Methods: Sixty clean-grade healthy male Sprague–Dawley rats were randomly selected to establish a rat model of sympathetic nerve excitability following a head injury. Thirty rats were randomly selected and stratified into a sham operation group and model group, respectively, with five rats in the sham operation group and 25 rats in the model group. At three, nine, 24, 48, and 72 hours after modeling (where rats were divided into five subgroups at each time point, with five rats in each group), changes in the mean arterial pressure, heart rate, plasma norepinephrine level, and expression level of TNF-α in the paraventricular nucleus of the hypothalamus were measured. The rat brain tissue was fetched and pathological changes in the rat brain tissue in each group were measured. Fifteen rats were randomly selected and divided into a sham operation group, a model group, and a TNF-α–inhibition group, respectively, with five rats included in each group. Among them, rats in the TNF-α–inhibition group were given the TNF-α inhibitor pentoxifylline at 40 μL/h; then, the expression level of TNF-α in paraventricular nucleus tissue from the hypothalamus and the change in plasma norepinephrine level in each group were determined. The remaining 15 rats were randomly divided into a sham operation group, a model group, and an NF-κB–inhibition group, with five rats included in each group; rats in the NF-κB inhibition group were given the NF-κB inhibitor pyrrolidine dithiocarbamate at 150 mg/d. The expression levels of NF-κB and TNF-α in the paraventricular nucleus of the hypothalamus were determined in each group. 

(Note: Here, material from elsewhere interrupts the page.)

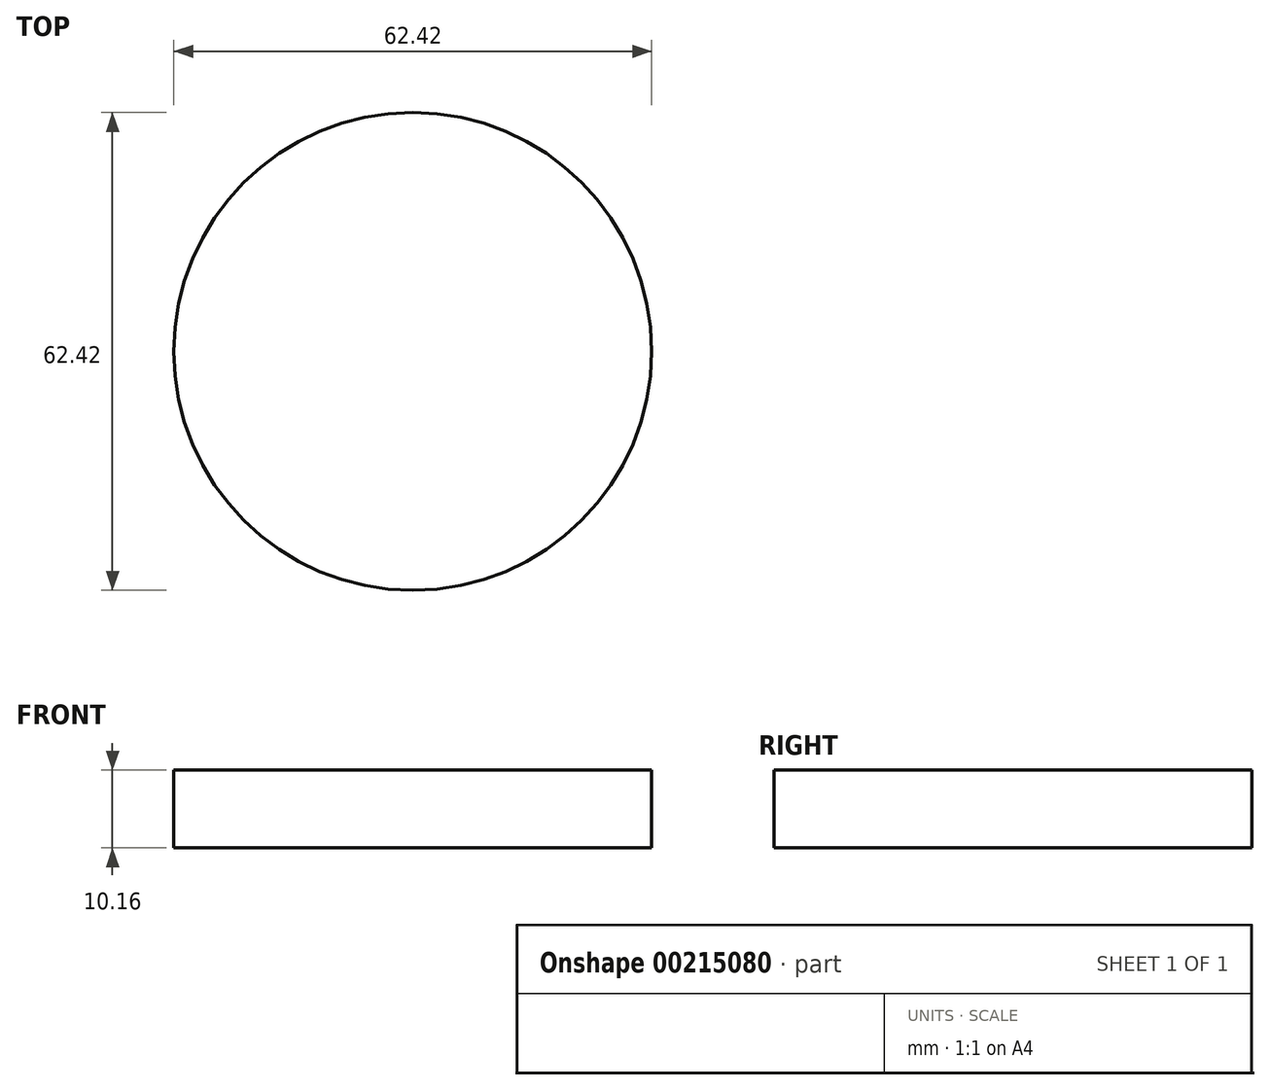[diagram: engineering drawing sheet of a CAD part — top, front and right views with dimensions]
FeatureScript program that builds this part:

Results: The average arterial pressure, heart rate, plasma norepinephrine level, and TNF-α expression level in hypothalamic paraventricular nucleus tissue from rats in the sham operation group were not statistically different at each time point (P>0.05). In the model group, compared with at three hours, the mean arterial pressure, plasma norepinephrine level, and TNF-α expression in paraventricular nucleus tissue from the hypothalamus were increased significantly at nine hours, while the heart rate was decreased significantly (P<0.05); further, starting after 24 hours, as more time elapsed, the levels of the above indicators gradually increased. The brain tissue of rats in the sham operation group showed regular shape, clear structure, and neatly arranged nerve fibers; in contrast, the brain tissues of rats in the model group were more traumatized, neurons were disintegrated and degenerated, and edema to a certain degree was observed. Compared with in the sham operation group, the expression levels of TNF-α, NF-κB, and plasma norepinephrine in hypothalamic paraventricular nucleus tissue from the model group were significantly increased (P<0.05); separately, compared with in the model group, the expression levels of TNF-α, NF-κB, and plasma norepinephrine in paraventricular nucleus tissue from the hypothalamus in the TNF-α–inhibition group and the NF-κB inhibition group were significantly reduced (P<0.05). 

Conclusion: Craniocerebral injury can cause sympathetic nerve excitement, and there is an obvious inflammatory response; NF-κB may regulate the sympathetic nerve excitability by influencing the level of TNF-α.